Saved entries
[Start of section]

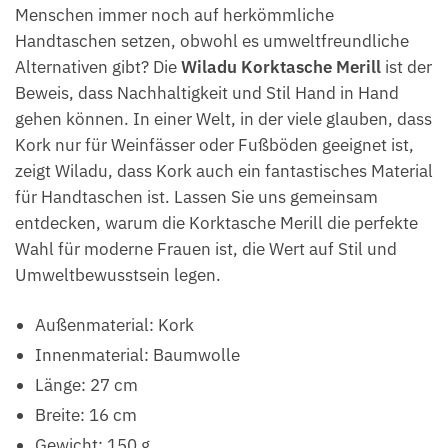
Menschen immer noch auf herkömmliche
Handtaschen setzen, obwohl es umweltfreundliche
Alternativen gibt? Die
Wiladu Korktasche Merill
ist der
Beweis, dass Nachhaltigkeit und Stil Hand in Hand
gehen können. In einer Welt, in der viele glauben, dass
Kork nur für Weinfässer oder Fußböden geeignet ist,
zeigt Wiladu, dass Kork auch ein fantastisches Material
für Handtaschen ist. Lassen Sie uns gemeinsam
entdecken, warum die Korktasche Merill die perfekte
Wahl für moderne Frauen ist, die Wert auf Stil und
Umweltbewusstsein legen.
Außenmaterial: Kork
Innenmaterial: Baumwolle
Länge: 27 cm
Breite: 16 cm
Gewicht: 150 g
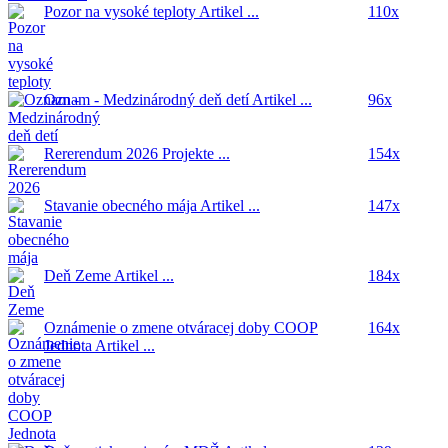
Pozor na vysoké teploty
Artikel ...
110x
Oznam - Medzinárodný deň detí
Artikel ...
96x
Rererendum 2026
Projekte ...
154x
Stavanie obecného mája
Artikel ...
147x
Deň Zeme
Artikel ...
184x
Oznámenie o zmene otváracej doby COOP
164x
Jednota
Artikel ...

[End of section]

TASK >>
Only lines that contain "dass" are needed, so copy each of them from the data.

COMPLETED TASK >>
Beweis, dass Nachhaltigkeit und Stil Hand in Hand
gehen können. In einer Welt, in der viele glauben, dass
zeigt Wiladu, dass Kork auch ein fantastisches Material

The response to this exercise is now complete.